As soon as I read the cryptic text, the phone rang in my hand. It was so startling, I nearly dropped it. “Hello?”
“Robert, what’s going on over there?” It was my mom and dad on the other line. Even though I couldn’t see them, their fear and concern were great enough to fill the room. “We’re watching the news…there are tanks moving into Bangkok.”
Isn’t that how nightmares begin? I may have pinched myself just then to make sure I really was awake. I looked up and locked eyes with my wife, just as confused with the early morning call as I was with the sudden news. “I…hold on, let me turn on the TV.” I bypassed the local Thai stations and tossed the remote to the bed when I found the English-speaking Singaporean news channel.
Yep. Tanks. And soldiers. Lots of them.
My heart dropped into my stomach as I sat on the bed and tried to find my voice. “I’m not sure, I don’t know.” My phone buzzed, another incoming text, and I was afraid to hang up the phone with my family, my lifeline. “Let me find out. Call me back in an hour.” I hit the disconnect call button with a sigh. I sure hoped they would be able to get through again.
So began the first coup I’d ever experienced in person. Although it was aptly named Thailand’s Bloodless Coup, it was simply the first domino that fell in a multi-year struggle of power, control, and political wrangling that escalated into gunfire, exploding pipe bombs, arson, riots, sniper fire, and death. A month after Yvonne and I made it out of the country in late 2008, the main airport was surrounded, overtaken, and closed. Our favorite weekend spots in downtown Bangkok were in flames, our memories forever burned to the ground.
“How can you be so ignorant as to not see?” I imagined people screaming as I watched it all unfold before my eyes. Seven years later, I’m still confused about who, if anyone, was in the right. Which political side was morally superior? Was there a better faction to side with? Both sides claimed the other party was wrong, that they belonged to the only side of compassion and reason. Meanwhile, the country they all loved burned slow and steady as another person fell in the street to a mystery bullet.
No worries, though, it was most likely from one of “those people.” You know, “those people” …the ones who started it all. “Those people,” who were different than they were. “Those people,” the ones we should get rid of if we’re ever going to fix the country.

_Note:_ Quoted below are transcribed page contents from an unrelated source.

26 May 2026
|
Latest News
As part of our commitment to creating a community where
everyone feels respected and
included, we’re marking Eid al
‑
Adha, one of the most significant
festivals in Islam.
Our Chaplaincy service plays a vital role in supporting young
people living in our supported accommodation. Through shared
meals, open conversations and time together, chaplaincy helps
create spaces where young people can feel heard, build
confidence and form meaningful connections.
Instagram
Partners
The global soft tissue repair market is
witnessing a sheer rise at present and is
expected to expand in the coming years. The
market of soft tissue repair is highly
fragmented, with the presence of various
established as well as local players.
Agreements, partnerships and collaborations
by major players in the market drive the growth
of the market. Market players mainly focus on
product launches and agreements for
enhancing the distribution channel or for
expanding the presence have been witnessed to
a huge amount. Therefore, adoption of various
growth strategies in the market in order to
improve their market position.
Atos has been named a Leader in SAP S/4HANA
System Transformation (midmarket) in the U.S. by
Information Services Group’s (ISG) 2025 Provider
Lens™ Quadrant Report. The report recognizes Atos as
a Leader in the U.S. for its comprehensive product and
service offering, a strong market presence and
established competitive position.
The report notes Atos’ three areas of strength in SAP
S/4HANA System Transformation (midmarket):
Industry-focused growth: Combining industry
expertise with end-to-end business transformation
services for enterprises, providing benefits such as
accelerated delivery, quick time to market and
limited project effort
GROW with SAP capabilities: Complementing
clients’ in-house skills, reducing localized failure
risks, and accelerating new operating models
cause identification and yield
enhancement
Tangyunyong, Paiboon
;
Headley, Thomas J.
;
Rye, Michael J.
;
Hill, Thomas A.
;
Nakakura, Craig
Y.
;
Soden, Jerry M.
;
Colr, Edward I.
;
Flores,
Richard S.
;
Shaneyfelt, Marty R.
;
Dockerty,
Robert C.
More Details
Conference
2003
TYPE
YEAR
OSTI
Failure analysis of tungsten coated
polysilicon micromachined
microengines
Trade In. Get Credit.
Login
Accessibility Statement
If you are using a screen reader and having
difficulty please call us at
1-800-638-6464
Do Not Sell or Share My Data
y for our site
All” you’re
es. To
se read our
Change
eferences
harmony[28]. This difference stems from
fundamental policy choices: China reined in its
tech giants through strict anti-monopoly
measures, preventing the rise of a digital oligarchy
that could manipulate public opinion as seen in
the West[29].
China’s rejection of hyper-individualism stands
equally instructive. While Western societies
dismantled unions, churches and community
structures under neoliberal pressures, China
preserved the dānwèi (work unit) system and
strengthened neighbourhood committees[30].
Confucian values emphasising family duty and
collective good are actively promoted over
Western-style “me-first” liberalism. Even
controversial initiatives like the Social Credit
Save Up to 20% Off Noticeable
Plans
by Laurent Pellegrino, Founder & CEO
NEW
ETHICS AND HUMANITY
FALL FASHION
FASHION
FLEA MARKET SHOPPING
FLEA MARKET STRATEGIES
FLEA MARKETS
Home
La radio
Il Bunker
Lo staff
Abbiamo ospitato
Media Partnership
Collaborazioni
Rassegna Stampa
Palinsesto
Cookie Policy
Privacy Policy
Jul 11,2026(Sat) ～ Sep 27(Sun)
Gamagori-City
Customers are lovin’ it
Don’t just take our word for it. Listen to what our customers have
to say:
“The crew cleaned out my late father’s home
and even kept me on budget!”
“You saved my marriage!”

Hate destroys. It burns and causes rifts that seem impossible to cross. I firmly believe that damage is what some people crave and lust for. It paves a path to power and control that most people don’t want, thus ignore. It’s the crowbar that splits us into opposing sides of a political chasm that only leads to hell and hate. Watch and you’ll see it widening every day, swallowing some and separating the others.
Look around some more and you’ll find items scattered among the wreckage – things they tried to destroy – which would be pretty good material for building a bridge from one side to the other.
Try it. It may surprise you. Or do we just want the chasm to grow so large that only tanks and soldiers can put us back together again?